The Houston pension fund, worth $5.5 billion, has made an investment in bitcoins and ether. This investment is the first in digital assets made by a U.S. public pension plan strong>
“A Watershed Moment for Bitcoin, and Its Place In Public Pensions”
Houston Firefighters Relief and Retirement Fund (HFRRF), which is the pension fund for Houston’s firefighters, announced that it had bought bitcoin and ether to enhance its defined benefit plan portfolio. This announcement describes:
This is the first public investment by a U.S. public pension plan in digital assets.
Bloomberg reports that the Houston Firefighters Relief and Retirement Fund owns $5.5 billion and has invested $25 million in bitcoin, ether and other digital assets. The New York Digital Investment Group (NYDIG), Stone Ridge Asset Management’s bitcoin investment arm, was instrumental in the transaction.
HFRRF Pension Fund provides retirement benefits to more than 6,600 firefighters, including survivors and active firefighters. Since 2004, active firefighters have contributed 9% to the fund, with Houston contributing at least twice as much.
Ajit Singh, HFRRF chief investment officer, stated that “We are excited about taking this first step into the world digital assets.” He elaborated:
Digital assets have been studied for some time. It has become an asset class that we cannot ignore.
He said, “This investment expresses the belief in the disruptive potential distributed ledger technology to the development and democraticization of value accumulation via disintermediation.”
Singh was also quoted by Bloomberg as saying: “I see this as another tool to manage my risk … It has a positive expected return and it manages my risk. It has a low correlation to every other asset class.”

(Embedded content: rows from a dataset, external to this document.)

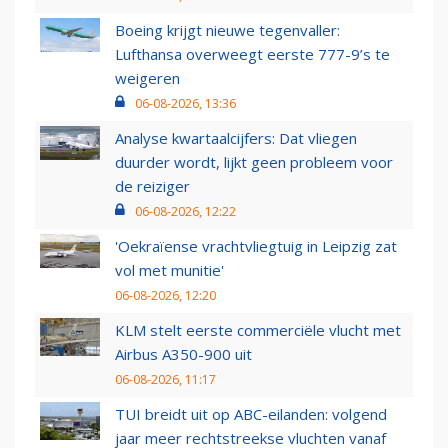
Boeing krijgt nieuwe tegenvaller:
Lufthansa overweegt eerste 777-9’s te
weigeren
06-08-2026, 13:36
Analyse kwartaalcijfers: Dat vliegen
duurder wordt, lijkt geen probleem voor
de reiziger
06-08-2026, 12:22
'Oekraïense vrachtvliegtuig in Leipzig zat
vol met munitie'
06-08-2026, 12:20
KLM stelt eerste commerciële vlucht met
Airbus A350-900 uit
06-08-2026, 11:17
TUI breidt uit op ABC-eilanden: volgend
jaar meer rechtstreekse vluchten vanaf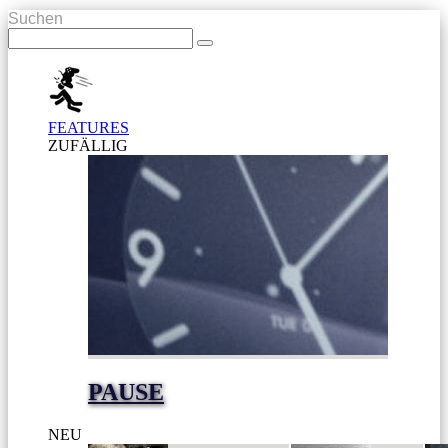
Suchen
FEATURES
ZUFÄLLIG
PAUSE
NEU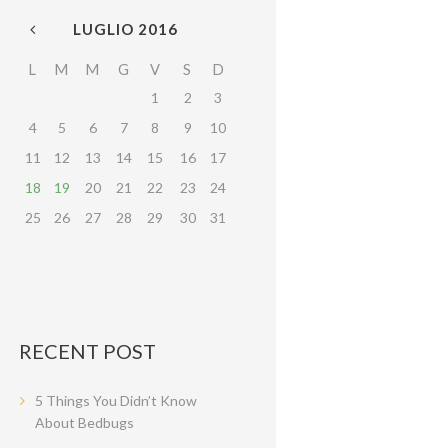
LUGLIO
2016
L
M
M
G
V
S
D
1
2
3
4
5
6
7
8
9
10
11
12
13
14
15
16
17
18
19
20
21
22
23
24
25
26
27
28
29
30
31
RECENT POST
5 Things You Didn’t Know
About Bedbugs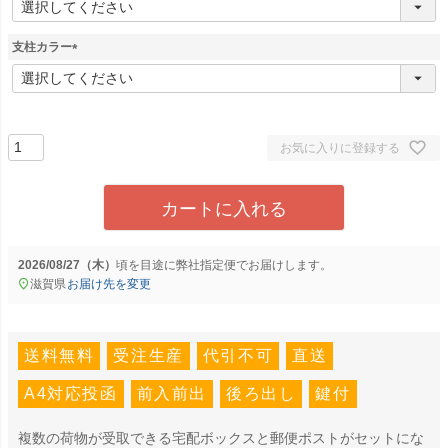
必
須
支柱カラー
)
(
必
須
)
お気に入りに登録する
カートに入れる
2026/08/27（木）
に
弊社指定便
でお届けします。
滋賀県
お届け先を変更
送料無料
受注生産
代引不可
直送
A4対応投函
前入前出
後ろ出し
鍵付
複数の荷物が受取できる宅配ボックスと郵便ポストがセットにな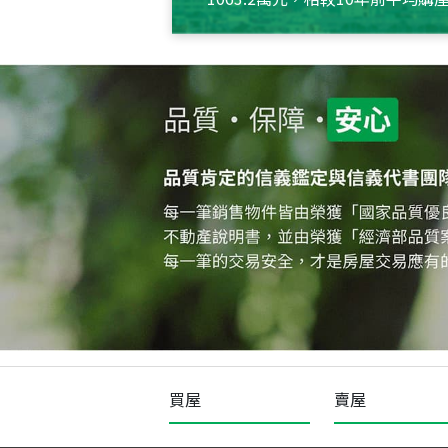
約550萬元，且貸款金額也多
買屋
賣屋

The HFRRF chief investment officer preferred to invest in coins directly, rather than taking on risk associated with futures-related investments. He explained: “We didn’t want to get the synthetic exposure. We decided to go directly to the token. As more and more institutional adoptions happen, there will be more and more dynamics that develop for supply and demand. And having physical assets — actual tokens — gives us in the future the possibility of income generation potential.”
Nate Conrad, global head of asset management at NYDIG, opined:
This investment represents a watershed moment for bitcoin and its place in public pensions. Fiduciaries are increasingly aware of how even a small allocation to digital assets can make a big impact over time.